At first look, it seems that the users who saw the new image clicked a lot more than the users who saw the old image. To test if this difference is significant and not due to chance, I will use the prop.test() function which uses a Pearson’s chi-squared test to compare proportions between groups.

#setting scientific values
options(scipen = 999)

#inserting original proportion table into prop.test function
prop.test(prop)
## 
##  2-sample test for equality of proportions with continuity correction
## 
## data:  prop
## X-squared = 33.817, df = 1, p-value = 0.000000006055
## alternative hypothesis: two.sided
## 95 percent confidence interval:
##  0.1442390 0.2911352
## sample estimates:
##    prop 1    prop 2 
## 0.8333333 0.6156463

From the p-value of the test (p<0.05) and the 95% CI, it can safely be concluded that the difference in clicks on the adoption button was not due to chance.

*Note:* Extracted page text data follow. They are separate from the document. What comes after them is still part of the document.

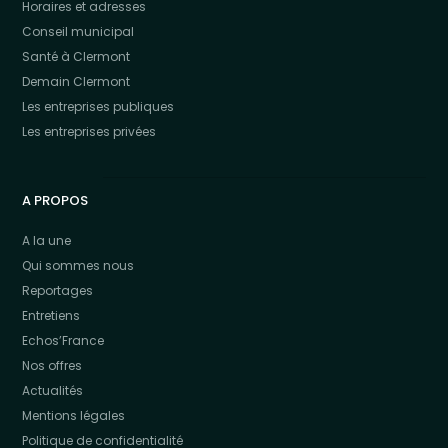
Horaires et adresses
Conseil municipal
Santé à Clermont
Demain Clermont
Les entreprises publiques
Les entreprises privées
A PROPOS
A la une
Qui sommes nous
Reportages
Entretiens
Echos’France
Nos offres
Actualités
Mentions légales
Politique de confidentialité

This indicates that the new homepage image was able to generate a higher conversion rate.

To show the results of the A/B test visually, I will create a bar plot showing the number of clicks the adoption button received for both the new and old image.

#loading libraries
library(ggplot2)
library(labelled)
#cleaning & wranglig data

cat$clicked_adopt_today<-factor(cat$clicked_adopt_today, labels=c("No","Yes"))
cat$condition<-as.factor(cat$condition)
#creating bar plot
ggplot(cat, aes(x=condition, fill=clicked_adopt_today))+
  geom_bar(position="dodge", width=0.5)+
  geom_text(aes(label = ..count..), stat = "count", vjust=1.6, color="white", position = position_dodge(0.5))+
  scale_x_discrete(labels=c("Old image", "New image"))+
  theme_minimal() +
  scale_fill_brewer(palette="Dark2")+
  theme(axis.title.y=element_blank())+
  labs(x="User group", fill="Clicked Adoption button")+
  ggtitle("Adoption button clicks", subtitle="By group")+
  theme(plot.title = element_text(family = "sans", size = 14, margin=margin(0,0,10,0)),
        plot.subtitle=element_text(family = "sans", size = 12, margin=margin(0,0,10,0)),
        axis.title.x = element_text(family = "sans", size = 11, margin=margin(10,0,0,0)))

Now the results of the A/B test can be understood visually.